Check if !EnabledMaskedInterleave before calling invalidateGroups...()?

lib/Analysis/VectorUtils.cpp
520

Could first "peel" to build a mask for all members, then replicate it VF-1 times. Not sure it's any better.

lib/Transforms/Vectorize/LoopVectorize.cpp
1960

More logical to reverse the condition? Admittedly this is only being moved here.

dorit updated this revision to Diff 171493.Oct 29 2018, 7:14 AM

Addressed comments.
Also added a test with stride 3.

dorit marked 5 inline comments as done.Oct 29 2018, 7:17 AM

Comments addressed. Thanks!

lib/Analysis/VectorUtils.cpp
520

agreed. left as is.

Ayal accepted this revision.Oct 30 2018, 1:57 AM

Also added a test with stride 3.

Thanks, one was indeed needed.
LGTM, with few minor additional optional suggestions.
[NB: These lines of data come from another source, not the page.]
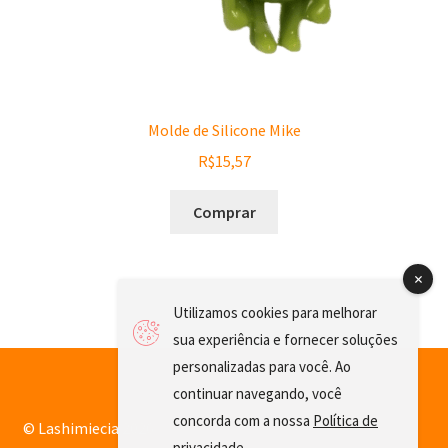
Molde de Silicone Mike
R$
15,57
Comprar
Utilizamos cookies para melhorar
sua experiência e fornecer soluções
personalizadas para você. Ao
continuar navegando, você
concorda com a nossa
Política de
© Lashimiecia 2026
privacidade
.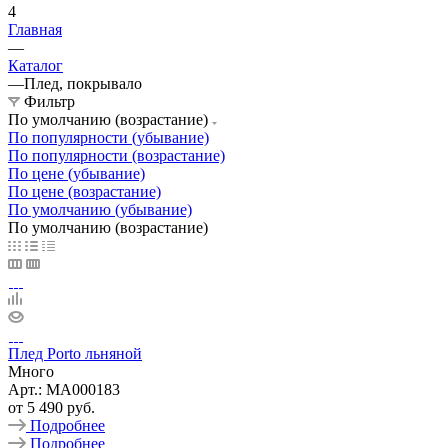
4
Главная
—
Каталог
—
Плед, покрывало
Фильтр
По умолчанию (возрастание)
По популярности (убывание)
По популярности (возрастание)
По цене (убывание)
По цене (возрастание)
По умолчанию (убывание)
По умолчанию (возрастание)
Плед Porto льняной
Много
Арт.: MA000183
от
5 490 руб.
Подробнее
Подробнее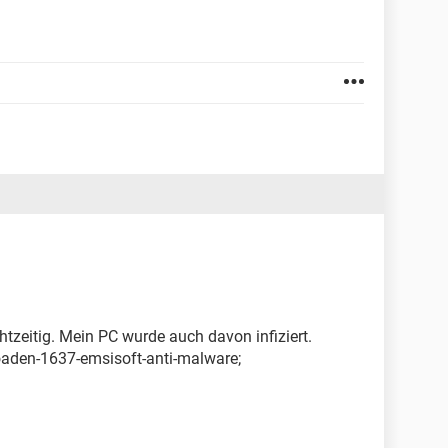
chtzeitig. Mein PC wurde auch davon infiziert.
aden-1637-emsisoft-anti-malware;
include/llvm/Analysis/VectorUtils.h
423

The "if there is no other means..." is now part of the "This can happen when". I.e.,
"This can happen when optimizing for size forbids a scalar epilogue, and the gap cannot be filtered by masking the load/store."

include/llvm/CodeGen/BasicTTIImpl.h
831

This scaling works just as well for gap-masked loads, right?
(Another place to remember extending when introducing support for gap-masked stores, btw)

902

Comment here that UseMaskForGaps alone does not add to Cost, because its mask is uniform. Unlike below where it adds the cost of And-ing the two masks.
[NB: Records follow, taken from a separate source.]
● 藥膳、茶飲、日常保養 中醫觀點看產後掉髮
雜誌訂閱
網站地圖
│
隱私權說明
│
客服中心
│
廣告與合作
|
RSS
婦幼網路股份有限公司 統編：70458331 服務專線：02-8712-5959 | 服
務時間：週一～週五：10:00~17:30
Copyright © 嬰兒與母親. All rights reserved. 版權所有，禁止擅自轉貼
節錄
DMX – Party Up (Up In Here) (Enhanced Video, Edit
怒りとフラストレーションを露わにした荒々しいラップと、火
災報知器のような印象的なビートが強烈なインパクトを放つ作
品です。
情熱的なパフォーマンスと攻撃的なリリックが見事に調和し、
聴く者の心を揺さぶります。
lib/Analysis/VectorUtils.cpp
960–961

"or masking ..." >> "and cannot be masked (not enabled)."

lib/Transforms/Vectorize/LoopVectorize.cpp
1243

"Under optsize" and when the trip count is very small "we don't ..."

2077–2093

Rename IsMaskRequired to [Is]MaskForCondRequired?

2084

Rename ShuffledMask to MaskForCond?

4393

"costModel" >> "cost model", or "CostModel"

4649

It's indeed good to record in CostModel the constraint forbidding a scalar epilogue, instead of passing an overloaded and abused OptForSize parameter around. It should be recorded at the outset, say at the constructor of CostModel, to be consistent; and isScalarEpilogueAllowed() should be used inside the CostModel instead of OptForSize throughout. This NFC refactoring can be done separately, before/after this patch.
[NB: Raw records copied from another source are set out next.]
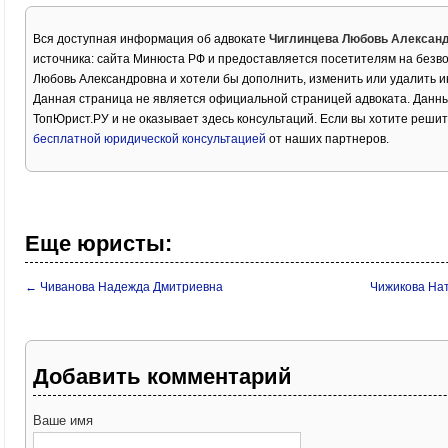
Вся доступная информация об адвокате
Чиглинцева Любовь Алексан
источника: сайта Минюста РФ и предоставляется посетителям на безв
Любовь Александровна и хотели бы дополнить, изменить или удалить 
Данная страница не является официальной страницей адвоката. Данны
ТопЮрист.РУ и не оказывает здесь консультаций. Если вы хотите решит
бесплатной юридической консультацией
от наших партнеров.
Еще юристы:
← Чиванова Надежда Дмитриевна
Чижикова На
Добавить комментарий
Ваше имя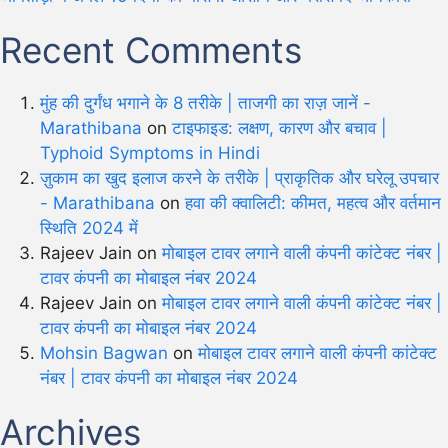
Recent Comments
मुंह की दुर्गंध भगाने के 8 तरीके | ताजगी का राज़ जानें -
Marathibana
on
टाइफाइड: लक्षण, कारण और बचाव |
Typhoid Symptoms in Hindi
ज़ुकाम का खुद इलाज करने के तरीके | प्राकृतिक और घरेलू उपचार
- Marathibana
on
हवा की क्वालिटी: कीमत, महत्व और वर्तमान
स्थिति 2024 में
Rajeev Jain
on
मोबाइल टावर लगाने वाली कंपनी कांटेक्ट नंबर |
टावर कंपनी का मोबाइल नंबर 2024
Rajeev Jain
on
मोबाइल टावर लगाने वाली कंपनी कांटेक्ट नंबर |
टावर कंपनी का मोबाइल नंबर 2024
Mohsin Bagwan
on
मोबाइल टावर लगाने वाली कंपनी कांटेक्ट
नंबर | टावर कंपनी का मोबाइल नंबर 2024
Archives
test/Transforms/LoopVectorize/X86/x86-interleaved-accesses-masked-group.ll
89

Add checks for this scalarizing when enable-masked-interleaved-access is disabled, or comment that it is already checked above?

This revision is now accepted and ready to land.Oct 30 2018, 1:57 AM
This revision was automatically updated to reflect the committed changes.
dorit marked 6 inline comments as done.